Ledger to Discover HSM Vulnerability

HSM is an external device designed to store public and private keys used to generate digital signatures and to encrypt data, used by banks, exchanges, etc
10 June 2019   1115

A group of researchers from Ledger identified several vulnerabilities in the Hardware Security Module (HSM) devices, which can be used to extract keys or perform a remote attack to replace the firmware of an HSM device. The problem report is currently available only in French, the English-language report is scheduled to be published in August during the Blackhat USA 2019 conference. HSM is a specialized external device designed to store public and private keys used to generate digital signatures and to encrypt data.

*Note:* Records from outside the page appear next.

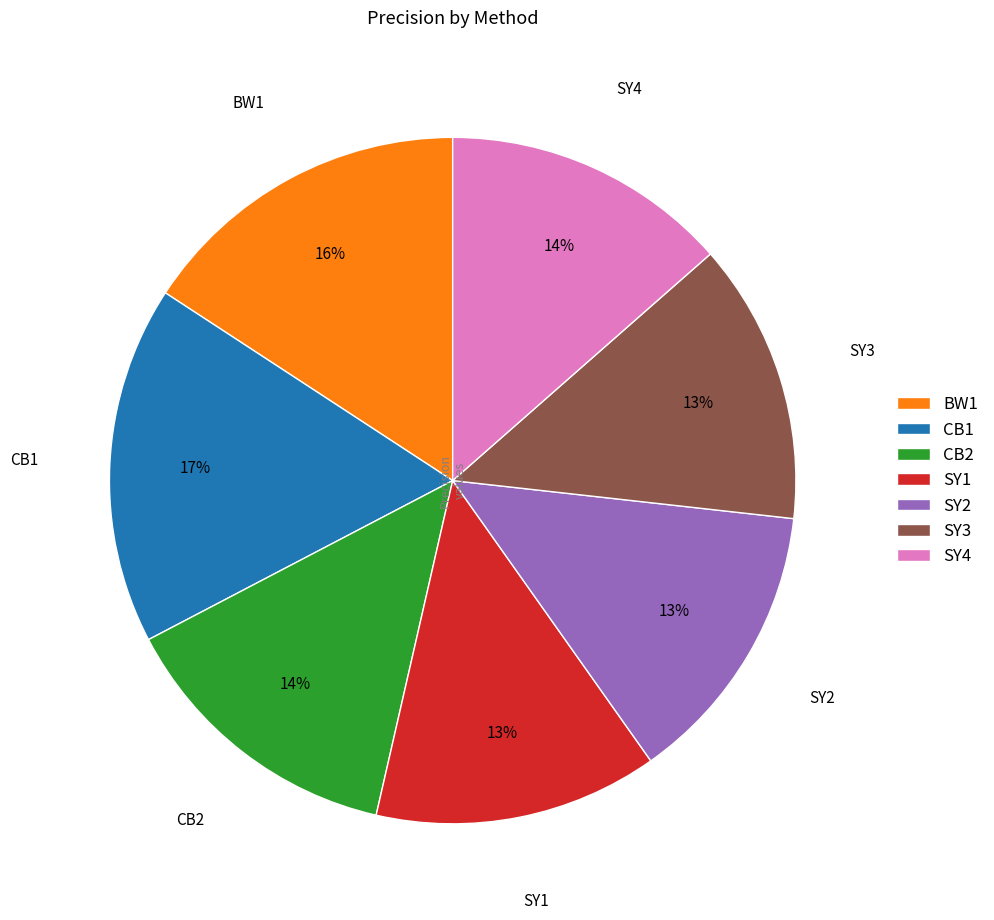

How many segments does this pie chart have?

7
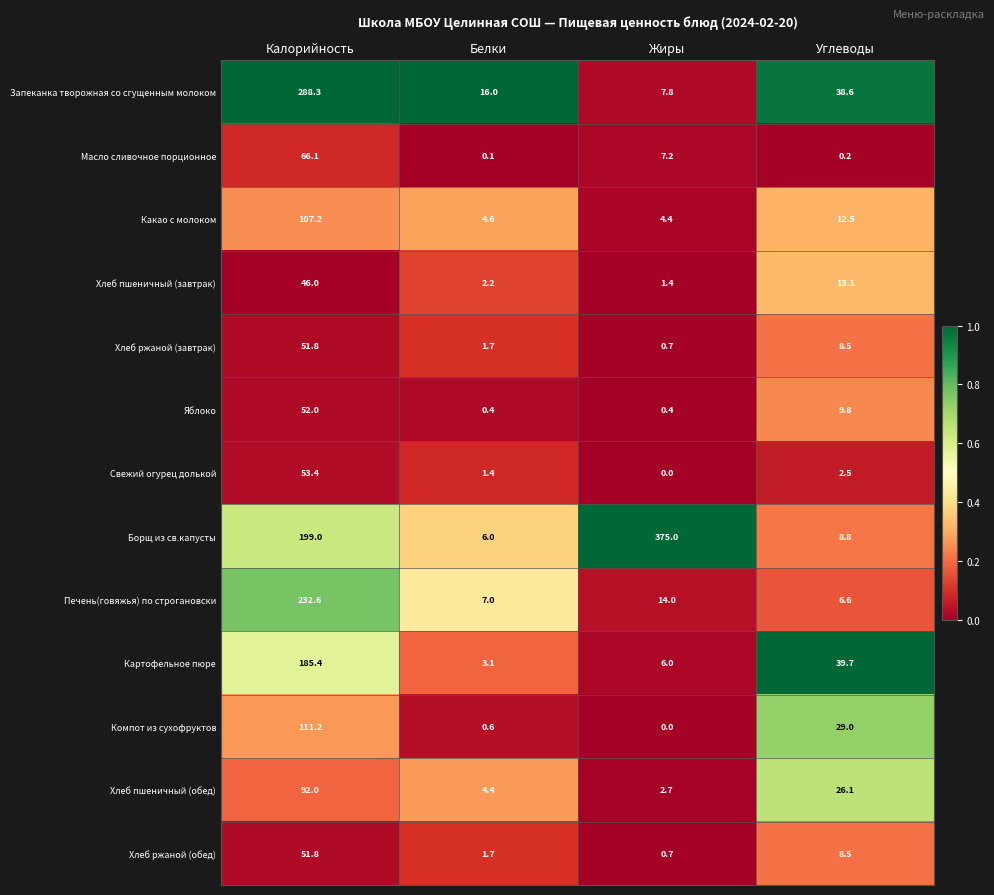

True or false: Печень(говяжья) по строгановски has a value of 6.6 at Углеводы.

True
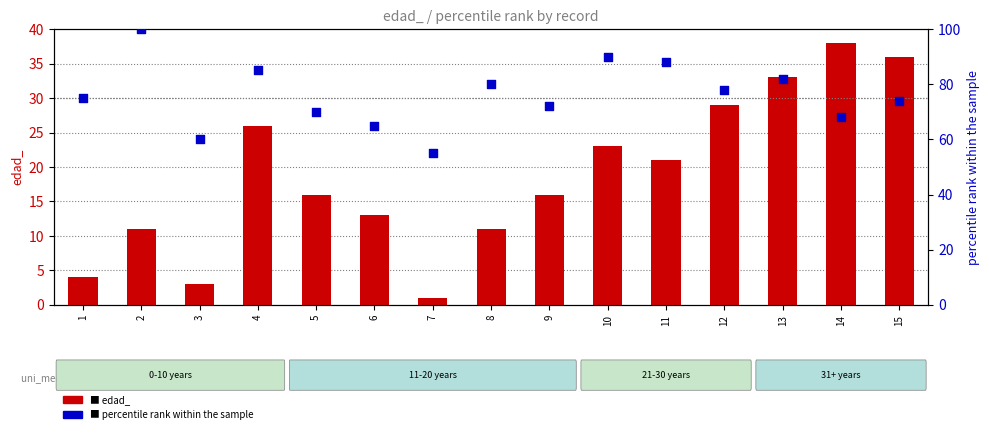

What is the total value across all series at 6?

78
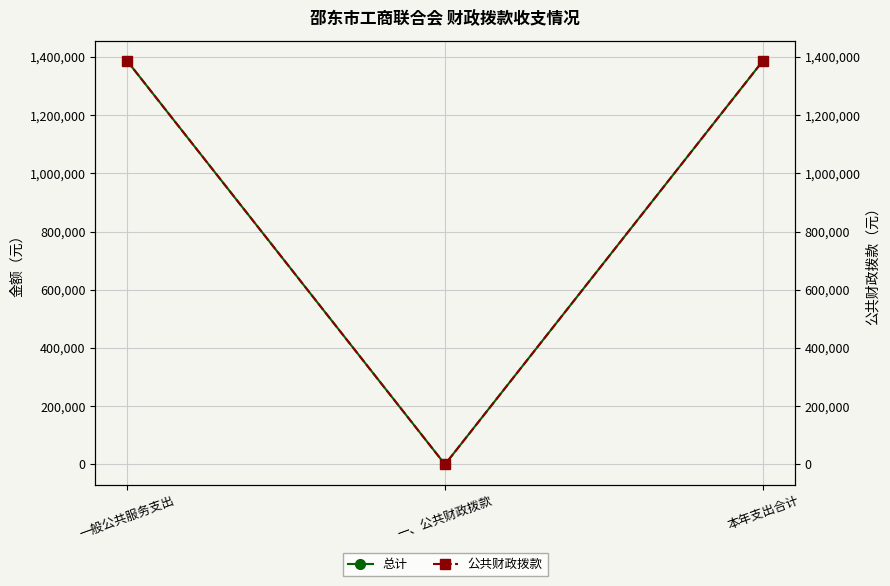

What is the label of the 2nd point from the left?

一、公共财政拨款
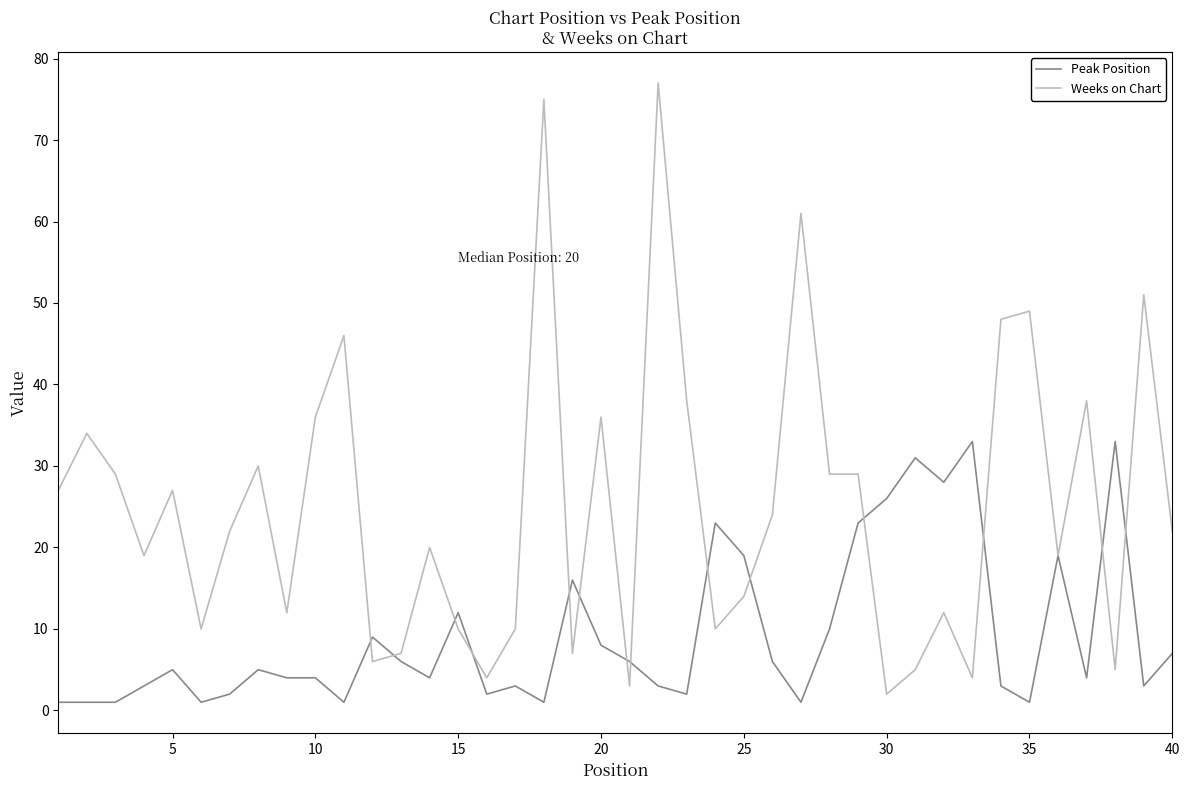

Which series has the widest spread of values?

Weeks on Chart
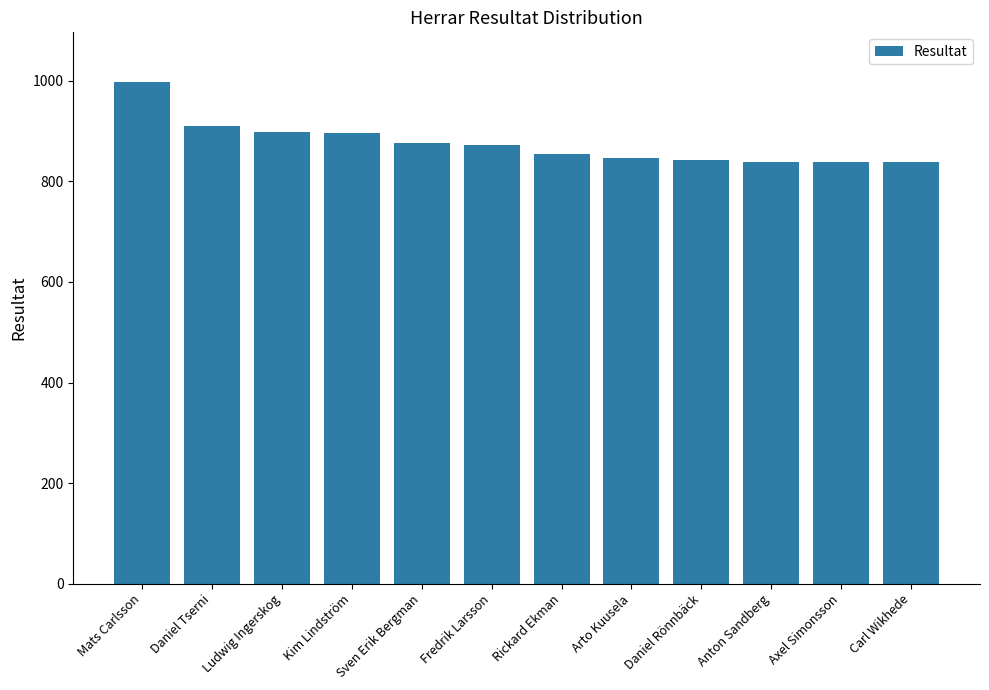

True or false: the data shows 1413 at Carl Wikhede.

False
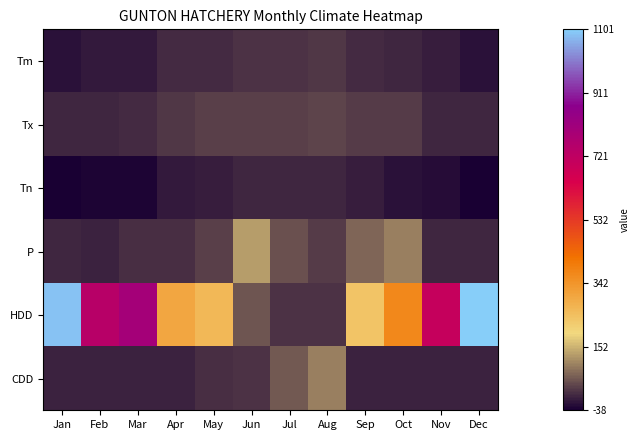

What is the difference between the highest and lowest values at Aug?

92.9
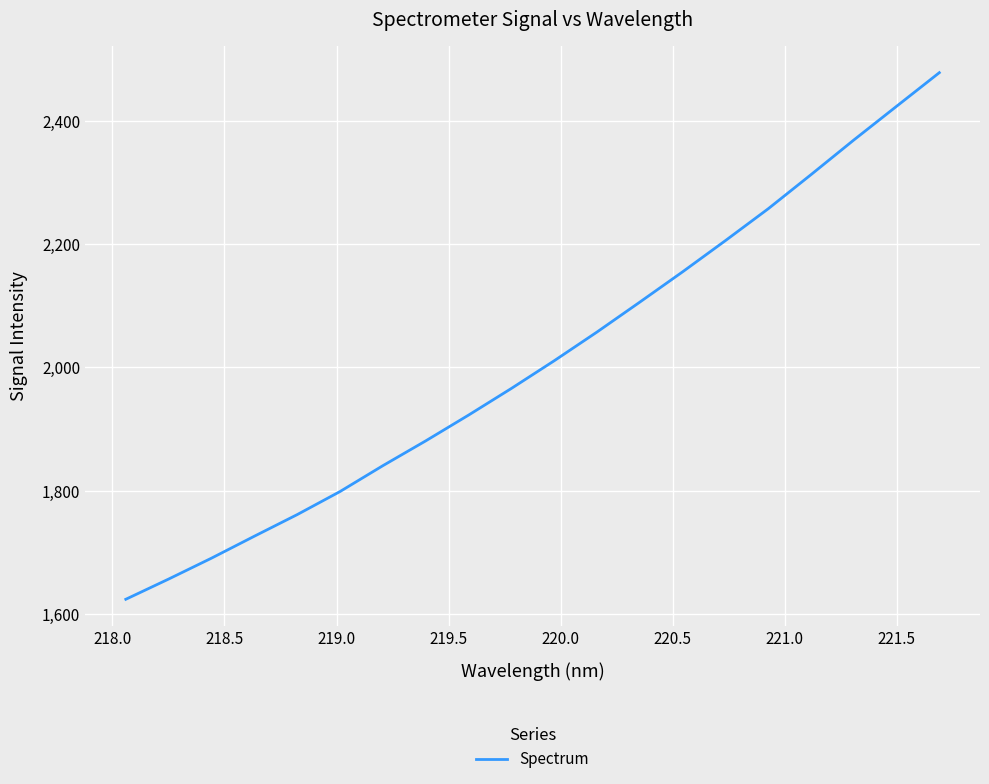

Reading left to right, extract all data points from this chart.

1624.2	1657.0	1690.8	1726.4	1761.4	1798.8	1840.7	1880.8	1922.6	1965.8	2010.6	2057.2	2105.7	2154.8	2205.4	2257.0	2312.3	2368.4	2423.1	2477.6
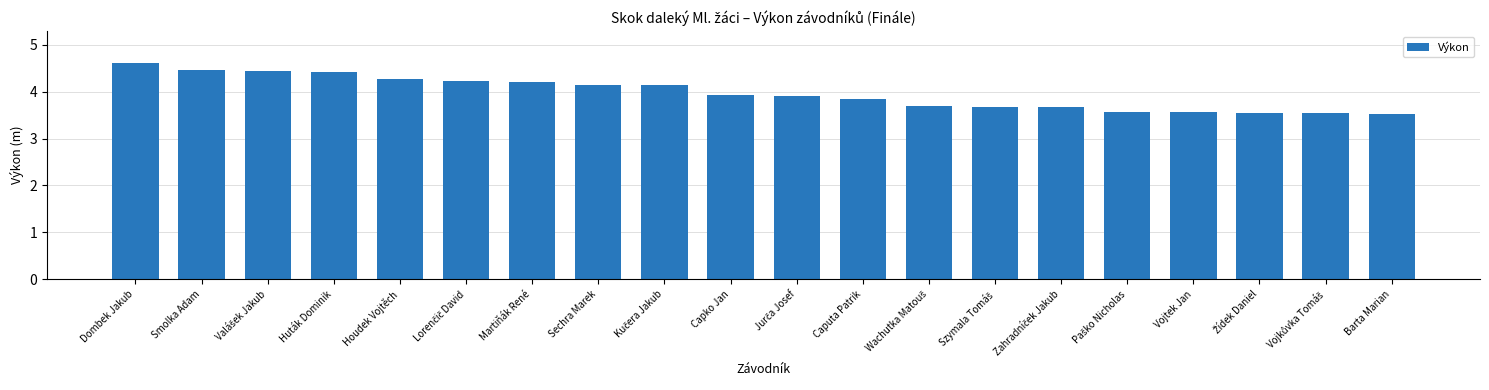

At which category does the chart reach its peak across all series?

Dombek Jakub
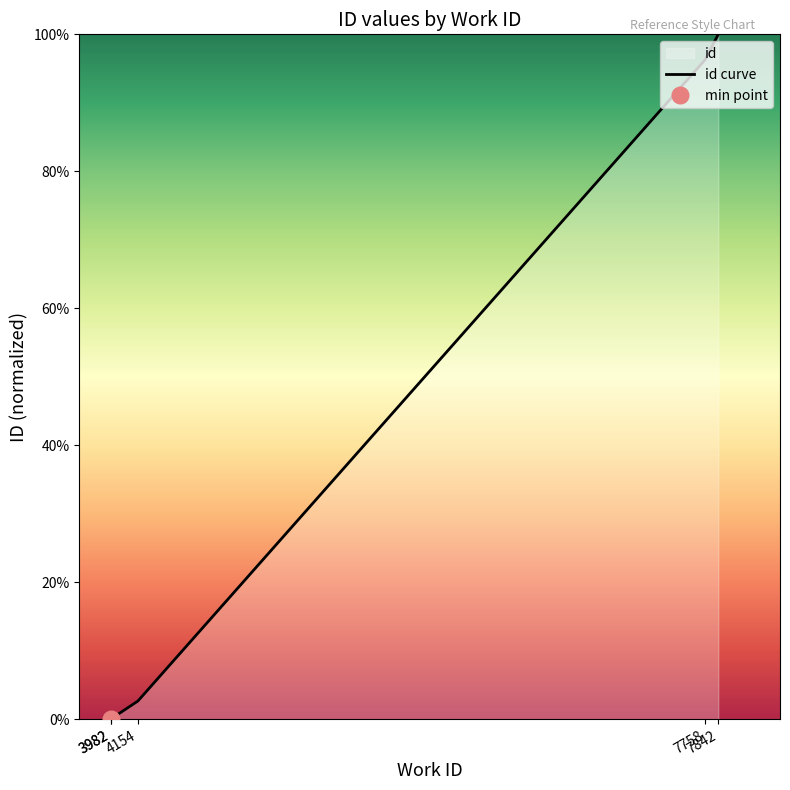

What is the difference between the second highest and minimum values?

1.0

HSM allows you to significantly increase protection, as it completely isolates keys from the system and applications, only by providing an API to perform basic cryptographic primitives implemented on the device side. Typically, HSM is used in areas where you need to provide the highest protection, for example, in banks, cryptocurrency exchanges, certification centers for checking and generating certificates and digital signatures.

The proposed attack methods allow an unauthenticated user to gain complete control over the contents of the HSM, including extracting all the cryptographic keys and administrative credentials stored on the device. The problems are caused by a buffer overflow in the internal PKCS # 11 command handler and an error in the implementation of the cryptographic protection of the firmware, which bypasses the firmware check using the PKCS # 1v1.5 digital signature and initiates loading the own firmware in the HSM.

The name of the manufacturer, the HSM devices of which have vulnerabilities, has not yet been disclosed, but it is argued that the problem devices are used by some large banks and cloud service providers. At the same time it is reported that information about the problems was previously sent to the manufacturer and it has already eliminated vulnerabilities in the fresh firmware update. Independent researchers suggest that the problem may be in the devices of the company Gemalto, which in May released an update to Sentinel LDK with the elimination of vulnerabilities, access to information about which is still closed.